What key things need to change or improve?
The silo structure of the German healthcare system needs to be broken up and more integrated care structures need to be implemented. Along with this, a wider health information exchange between care entities has to be implemented. Digitalisation only makes sense when it is implemented and used across care entities and silos.
Germany is obsessed with data protection. The different data protection laws have to be harmonised and aligned with the necessities and the achievable benefits of digital health, rather than just sanctioning its use.
Access to and trust in digital health among citizens (and health professionals) has to be increased. With regards to many other European countries these “soft factors” are considerably lower in Germany – still they are important for acceptance and usage.
Is there a digital divide, and how can this be tackled?
Digital health literacy and access to digital tools enable individuals to acquire, create and share health related knowledge through information and communication via digital media.

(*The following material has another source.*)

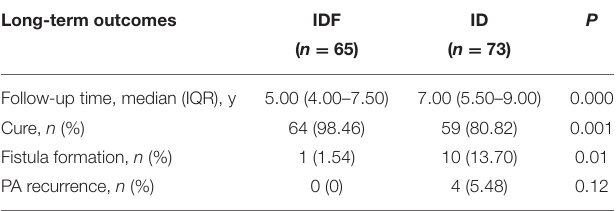
TABLE 2 | Long-term outcomes of IDF vs.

There are major socioeconomic and demographic differences in terms of digital literacy. Whereas for the young and well-educated, this is less of a problem, elderly citizens and people with lower incomes are the most effected.
Next to specific initiatives target at the implementation and use of digital health itself – such as the ones described above – Germany would need to invest much more in digital education and coaching, especially for those citizens who are in need.
Since recently, doctors can be reimbursed for guiding patients on how to open up an EPR and handling it – a good example of how such an educational mission can be started.